John Bailer, senior managing director at The Boston Company, which has $36.2 billion in assets under management, is assessing the Fed's actions and the potential impact on the market. Bailer is co-portfolio manager of The Boston Company/Dreyfus Strategic Value Fund and portfolio manager of the BNY Mellon Income Stock Fund, among others.
The Q&A has been edited for clarity and length.
Q: How should the market view the Fed now?
A: What I really believe is that the Fed has got it right, finally. In December I think they scared the markets with a potential four rate hikes. And they've kind of dialed that back and become a little more dovish. And now expectations are down to one or two rate hikes this year. And I do think that's Goldilocks for this market. I really do feel like they've found the right place. I think the market can handle one to two rate hikes if the economic data continues to improve.
Q: Where would you put the probability of a Fed rate hike in June?
A: I think it's 50 percent. I feel the economic data will improve.
Clearly we've had a pretty good (company) earnings season here. I believe that is an indication that the economy is starting to improve. The improving economy will cause the Federal Reserve to think about whether rate hikes would be appropriate. That is offset by some of the international concerns the Fed has, one of them being "Brexit" potentially.
Q: There you're referring to the possibility that Britain could leave the 28-nation European Union if a referendum in June calls for it. What about other concerns?

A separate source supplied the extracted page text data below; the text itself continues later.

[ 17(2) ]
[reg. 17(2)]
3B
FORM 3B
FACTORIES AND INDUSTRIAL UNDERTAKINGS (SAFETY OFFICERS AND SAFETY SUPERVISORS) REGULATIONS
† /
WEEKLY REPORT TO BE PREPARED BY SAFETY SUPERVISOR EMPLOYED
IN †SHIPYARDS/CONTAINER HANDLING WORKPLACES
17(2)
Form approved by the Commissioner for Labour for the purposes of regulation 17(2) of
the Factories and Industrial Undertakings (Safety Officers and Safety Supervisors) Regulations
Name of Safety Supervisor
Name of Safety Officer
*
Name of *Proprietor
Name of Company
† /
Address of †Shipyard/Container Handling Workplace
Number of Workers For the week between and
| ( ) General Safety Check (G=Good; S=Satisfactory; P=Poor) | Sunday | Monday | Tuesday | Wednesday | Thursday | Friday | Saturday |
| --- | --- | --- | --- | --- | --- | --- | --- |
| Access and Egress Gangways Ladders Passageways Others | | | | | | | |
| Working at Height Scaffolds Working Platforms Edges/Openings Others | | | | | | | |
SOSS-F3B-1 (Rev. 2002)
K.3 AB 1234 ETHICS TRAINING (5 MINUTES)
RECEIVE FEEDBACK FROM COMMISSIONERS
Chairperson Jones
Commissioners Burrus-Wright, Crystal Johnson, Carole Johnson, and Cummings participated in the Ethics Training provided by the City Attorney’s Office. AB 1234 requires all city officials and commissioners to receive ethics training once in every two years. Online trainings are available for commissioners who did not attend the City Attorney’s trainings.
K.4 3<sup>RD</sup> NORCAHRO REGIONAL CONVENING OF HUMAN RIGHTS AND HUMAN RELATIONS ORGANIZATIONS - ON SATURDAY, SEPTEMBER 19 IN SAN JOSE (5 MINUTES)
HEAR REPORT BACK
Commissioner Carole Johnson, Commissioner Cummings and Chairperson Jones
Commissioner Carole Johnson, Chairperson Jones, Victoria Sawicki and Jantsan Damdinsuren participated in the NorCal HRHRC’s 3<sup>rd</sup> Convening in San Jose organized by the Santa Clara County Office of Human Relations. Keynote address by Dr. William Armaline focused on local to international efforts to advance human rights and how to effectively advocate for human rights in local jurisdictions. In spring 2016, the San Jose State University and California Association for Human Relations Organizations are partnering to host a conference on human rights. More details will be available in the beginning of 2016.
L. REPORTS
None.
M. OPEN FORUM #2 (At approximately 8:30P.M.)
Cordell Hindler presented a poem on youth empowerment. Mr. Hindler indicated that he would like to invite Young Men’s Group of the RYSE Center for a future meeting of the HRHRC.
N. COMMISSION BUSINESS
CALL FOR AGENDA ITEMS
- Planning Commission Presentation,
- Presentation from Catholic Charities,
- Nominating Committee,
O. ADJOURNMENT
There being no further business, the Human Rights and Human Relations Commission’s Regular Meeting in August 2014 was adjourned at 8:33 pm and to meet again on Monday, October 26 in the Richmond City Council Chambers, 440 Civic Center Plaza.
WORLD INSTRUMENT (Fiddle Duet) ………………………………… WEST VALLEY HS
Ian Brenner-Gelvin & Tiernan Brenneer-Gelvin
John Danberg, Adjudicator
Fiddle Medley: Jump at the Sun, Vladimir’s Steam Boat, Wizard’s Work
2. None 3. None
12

A: Among other things, they're looking at what's going on in China. They do consider what's going on in the global economy when they decide whether to raise rates or not.
It's all interconnected. The perception that the U.S. would raise rates aggressively causes the dollar to strengthen, and that causes oil prices to moderate a little bit and to move down. And it also causes some issues with China in terms of, maybe they want to devalue their currency against the dollar if the dollar's really starting to strengthen as well.
Q: Given the prospects for Fed action, are there certain sectors of the market that investors should be looking at?
A: If interest rates are going to move higher, the financial sector will really benefit. (If) the economy is improving, we think that will lead to slow and steady interest-rate increases that will really benefit a lot of these financial companies out there.
Q: And areas to be avoided?
A: Companies that are what I would call bond proxies, with high-yielding stocks with defensive characteristics. Stocks that look and act like bonds. And people have really piled into these companies. They're in sectors like utilities, staples, some industrials like the defense area of industrials. And in our view, those are the areas of the market that look really overvalued.
If I'm right and the economy is getting better, and interest rates are slowly moving up throughout the year, we think those are the areas of the market that are most at risk.